What Xi did not reveal during his speech at the rostrum of Tiananmen Square, however, is that the reduction of PLA staff would mainly come from ground forces as well as auxiliary outfits such as the army’s medical, engineering and entertainment units. For example, the PLA has a world-famous Song and Dance Troupe, which has produced popular performing artists including Peng Liyuan, now the wife of the president.

Given the focus on technology and IT-enabled warfare in the 21st Century, and the fact China does not face threats from erstwhile enemies such as Russia and India, the ground forces have become bloated and increasingly expensive to maintain.

Given China’s ambition to become a “maritime power” and its increasingly ferocious sovereignty disputes with neighbors in the South China Sea and the East China Sea, expansion of the navy is a key concern of the CMC leadership.

China’s Military Strategy, a White Paper published by the Chinese government last May, noted that the PLA Navy (PLAN) will gradually shift its priority from “offshore waters defense” to a two-pronged strategy of “offshore waters defense and open seas protection.”

“Open seas protection” is a euphemism for the navy protecting vital overseas interests including sea lanes of communication through which China-bound tankers carry oil and gas from the Middle East and Africa.

Beijing sources close to the defense establishment said the staff establishment of the PLAN, currently at around 235,000, would be augmented by up to 50,000 by the end of this decade.

Moreover, the CMC has boosted the regular deployment of PLAN vessels to different parts of the world so as to project Chinese hard power on a global scale. In an apparent show of force, the PLAN earlier this month (Sept) sent five warships to the Bering Sea on the eve of President Obama’s visit to Alaska.

The other PLA unit that will benefit from an increase in both budget and personnel is the secretive Cyber-warfare Unit. President Xi, who chairs the CCP’s Central Leading Group on Cyberspace Affairs, has taken a personnel interest in enhancing China’s ability to conduct cyber-warfare against countries and regions including the United States and Taiwan.

In the past year, the PLA’s Cyber-warfare Unit has been accused of hacking into U.S. government agencies as well as major American corporations. While President Obama is set to raise this issue during his forthcoming summit with Xi in Washington, it is unlikely that the PLA would observe more caution in such activities in the foreseeable future.
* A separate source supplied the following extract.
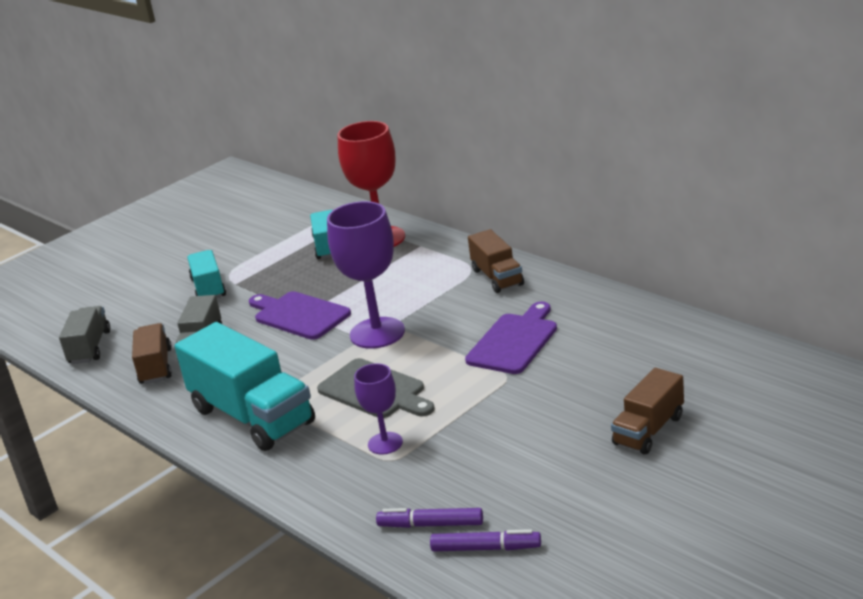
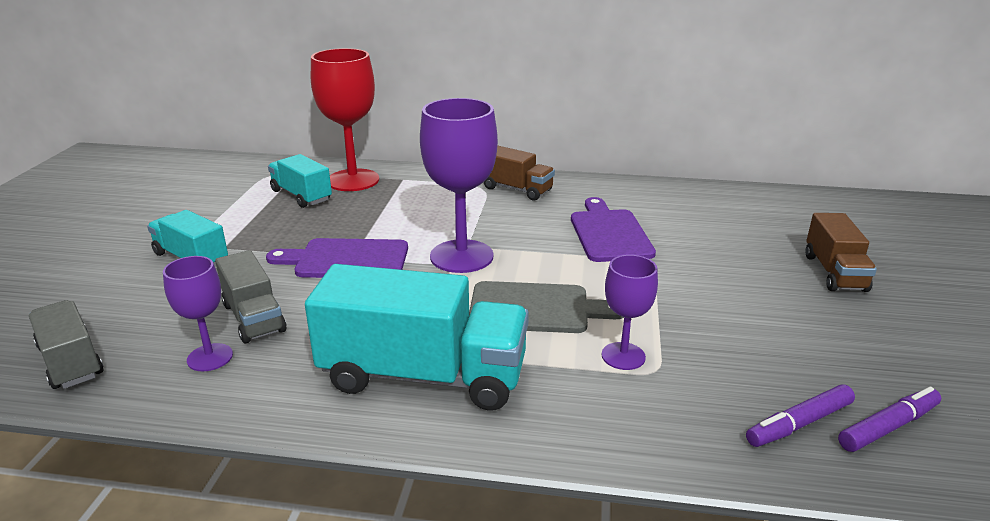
camera: 40 degrees left, 0 degrees up
brown truck [132,323,172,384] -> purple goblet [163,256,233,371]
Meanwhile, Xi and his top military advisers are putting the finishing touches to other restructuring efforts within the PLA. For example, an Army Command is due to be established to take charge of the ground forces. Until today, China’s ground forces are under the control of the General Staff Department, which also oversees the country’s overall defense-related goals, strategies and policies.

Moreover, the country’s seven military regions (MR) will be reduced to four in the interest of streamlining operations and curbing military corruption.

Xi, who is the only Chinese leader since the Cultural Revolution to have seriously tackled corruption among the top brass, is taking this opportunity to sideline or retire the protégés of two senior generals detained for graft-related charges the past year. They are former CMC vice-chairman and Politburo members Generals Guo Boxiong and Xu Caihou.

While General Xu passed away last March and Guo is due to appear in military courts later this year, they still have powerful underlings and cronies who occupy senior slots in both headquarters and regional units. The restructuring exercise will amount to a golden opportunity to sideline officers from rival factions and install members of the Nanjing Military Region Faction – which is Xi’s own clique within the armed forces – to senior positions in different branches of the PLA.”

Willy Lam is a veteran journalist, Sinologist with more than 35 years of experience writing and researching China. He has published seven books on China, including Chinese Politics in the Era of Xi Jinping: Renaissance, Reform, or Retrogression? (Routledge, New York, 2015), which is the world’s first full-length English-language study of President Xi’s ideology and statecraft.